### Data supplied

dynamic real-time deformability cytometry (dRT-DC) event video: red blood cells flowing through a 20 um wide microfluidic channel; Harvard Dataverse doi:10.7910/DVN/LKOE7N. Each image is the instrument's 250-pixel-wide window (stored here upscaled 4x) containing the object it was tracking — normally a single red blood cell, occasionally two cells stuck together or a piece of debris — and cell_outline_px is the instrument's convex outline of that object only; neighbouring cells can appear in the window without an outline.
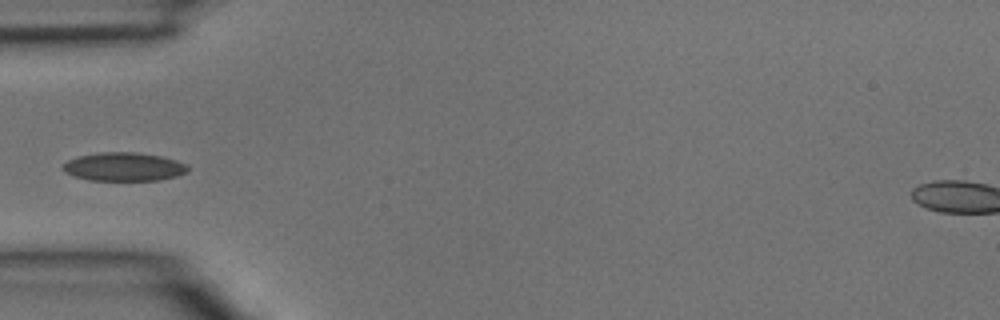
{"species": "common noctule bat (a hibernating species)", "species_latin": "Nyctalus noctula", "temperature_condition": "room temperature", "stored_images_in_passage": 1, "camera_frame_rate_fps": 3000, "um_per_image_px": 0.085, "animal": {"sex": "male", "body_mass_g": 15.6}, "frame": {"image": 1, "passage_image": 1, "time_ms": 0.0, "image_size_px": [1000, 320], "cell_outline_px": [[188, 172], [176, 176], [160, 180], [88, 180], [72, 176], [64, 172], [60, 168], [68, 160], [76, 156], [100, 152], [136, 152], [164, 156], [188, 164]], "centroid_in_image_um": [10.51, 14.17], "position_along_channel_um": 74.5, "area_um2": 21.1}}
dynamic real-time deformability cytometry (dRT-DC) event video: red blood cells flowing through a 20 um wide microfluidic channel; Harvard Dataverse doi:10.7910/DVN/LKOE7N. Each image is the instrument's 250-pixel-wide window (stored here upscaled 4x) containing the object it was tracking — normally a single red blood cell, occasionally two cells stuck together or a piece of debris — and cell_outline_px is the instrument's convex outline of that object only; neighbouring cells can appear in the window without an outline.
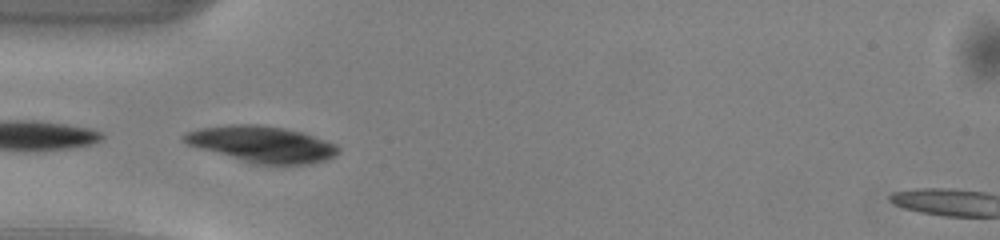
{"species": "common noctule bat (a hibernating species)", "species_latin": "Nyctalus noctula", "temperature_condition": "warm", "stored_images_in_passage": 19, "camera_frame_rate_fps": 3000, "um_per_image_px": 0.085, "animal": {"sex": "male", "body_mass_g": 13.0, "forearm_length_mm": 53.1}, "frame": {"image": 1, "passage_image": 5, "time_ms": 1.333, "image_size_px": [1000, 240], "cell_outline_px": [[340, 152], [324, 160], [312, 164], [256, 164], [200, 148], [188, 144], [180, 136], [188, 132], [200, 128], [228, 124], [260, 124], [284, 128], [304, 132], [336, 144], [340, 148]], "centroid_in_image_um": [22.3, 12.24], "position_along_channel_um": 62.7, "area_um2": 32.37}}
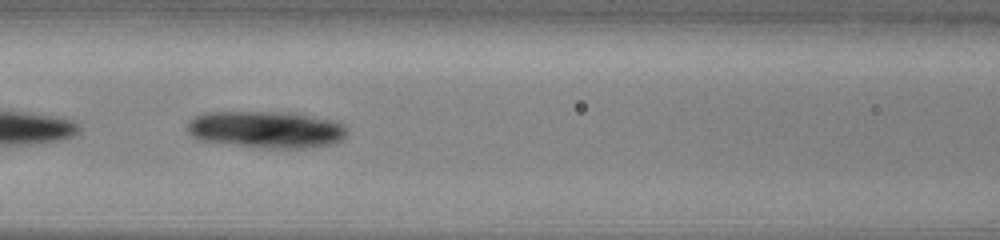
{"frame": {"image": 2, "passage_image": 11, "time_ms": 3.333, "image_size_px": [1000, 240], "cell_outline_px": [[348, 132], [340, 140], [332, 144], [308, 148], [268, 148], [200, 140], [192, 136], [188, 132], [188, 124], [196, 116], [204, 112], [272, 112], [304, 116], [332, 120], [340, 124]], "centroid_in_image_um": [22.59, 11.02], "position_along_channel_um": 144.0, "area_um2": 33.52}}
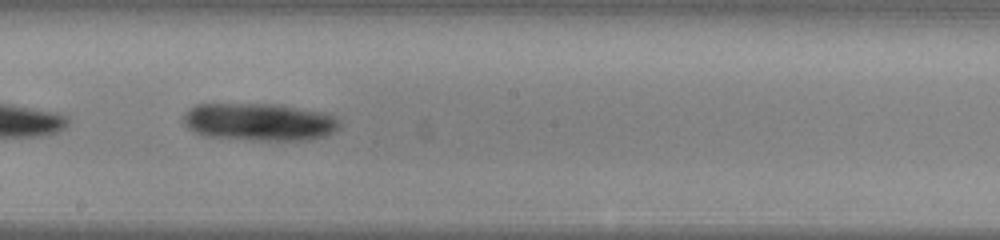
{"frame": {"image": 3, "passage_image": 17, "time_ms": 5.333, "image_size_px": [1000, 240], "cell_outline_px": [[340, 128], [336, 132], [324, 136], [308, 140], [252, 140], [204, 136], [188, 128], [184, 124], [184, 112], [188, 108], [196, 104], [280, 104], [324, 112], [340, 120]], "centroid_in_image_um": [22.06, 10.36], "position_along_channel_um": 226.1, "area_um2": 34.56}}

######

Task brief:
Output all of the data exactly as it stands, minus any images.

In response:
dynamic real-time deformability cytometry (dRT-DC) event video: red blood cells flowing through a 20 um wide microfluidic channel; Harvard Dataverse doi:10.7910/DVN/LKOE7N. Each image is the instrument's 250-pixel-wide window (stored here upscaled 4x) containing the object it was tracking — normally a single red blood cell, occasionally two cells stuck together or a piece of debris — and cell_outline_px is the instrument's convex outline of that object only; neighbouring cells can appear in the window without an outline.
{"species": "common noctule bat (a hibernating species)", "species_latin": "Nyctalus noctula", "temperature_condition": "room temperature", "stored_images_in_passage": 1, "camera_frame_rate_fps": 3000, "um_per_image_px": 0.085, "animal": {"sex": "male", "body_mass_g": 15.6}, "frame": {"image": 1, "passage_image": 1, "time_ms": 0.0, "image_size_px": [1000, 320], "cell_outline_px": [[188, 172], [176, 176], [160, 180], [88, 180], [72, 176], [64, 172], [60, 168], [68, 160], [76, 156], [100, 152], [136, 152], [164, 156], [188, 164]], "centroid_in_image_um": [10.51, 14.17], "position_along_channel_um": 74.5, "area_um2": 21.1}}
dynamic real-time deformability cytometry (dRT-DC) event video: red blood cells flowing through a 20 um wide microfluidic channel; Harvard Dataverse doi:10.7910/DVN/LKOE7N. Each image is the instrument's 250-pixel-wide window (stored here upscaled 4x) containing the object it was tracking — normally a single red blood cell, occasionally two cells stuck together or a piece of debris — and cell_outline_px is the instrument's convex outline of that object only; neighbouring cells can appear in the window without an outline.
{"species": "common noctule bat (a hibernating species)", "species_latin": "Nyctalus noctula", "temperature_condition": "warm", "stored_images_in_passage": 19, "camera_frame_rate_fps": 3000, "um_per_image_px": 0.085, "animal": {"sex": "male", "body_mass_g": 13.0, "forearm_length_mm": 53.1}, "frame": {"image": 1, "passage_image": 5, "time_ms": 1.333, "image_size_px": [1000, 240], "cell_outline_px": [[340, 152], [324, 160], [312, 164], [256, 164], [200, 148], [188, 144], [180, 136], [188, 132], [200, 128], [228, 124], [260, 124], [284, 128], [304, 132], [336, 144], [340, 148]], "centroid_in_image_um": [22.3, 12.24], "position_along_channel_um": 62.7, "area_um2": 32.37}}
{"frame": {"image": 2, "passage_image": 11, "time_ms": 3.333, "image_size_px": [1000, 240], "cell_outline_px": [[348, 132], [340, 140], [332, 144], [308, 148], [268, 148], [200, 140], [192, 136], [188, 132], [188, 124], [196, 116], [204, 112], [272, 112], [304, 116], [332, 120], [340, 124]], "centroid_in_image_um": [22.59, 11.02], "position_along_channel_um": 144.0, "area_um2": 33.52}}
{"frame": {"image": 3, "passage_image": 17, "time_ms": 5.333, "image_size_px": [1000, 240], "cell_outline_px": [[340, 128], [336, 132], [324, 136], [308, 140], [252, 140], [204, 136], [188, 128], [184, 124], [184, 112], [188, 108], [196, 104], [280, 104], [324, 112], [340, 120]], "centroid_in_image_um": [22.06, 10.36], "position_along_channel_um": 226.1, "area_um2": 34.56}}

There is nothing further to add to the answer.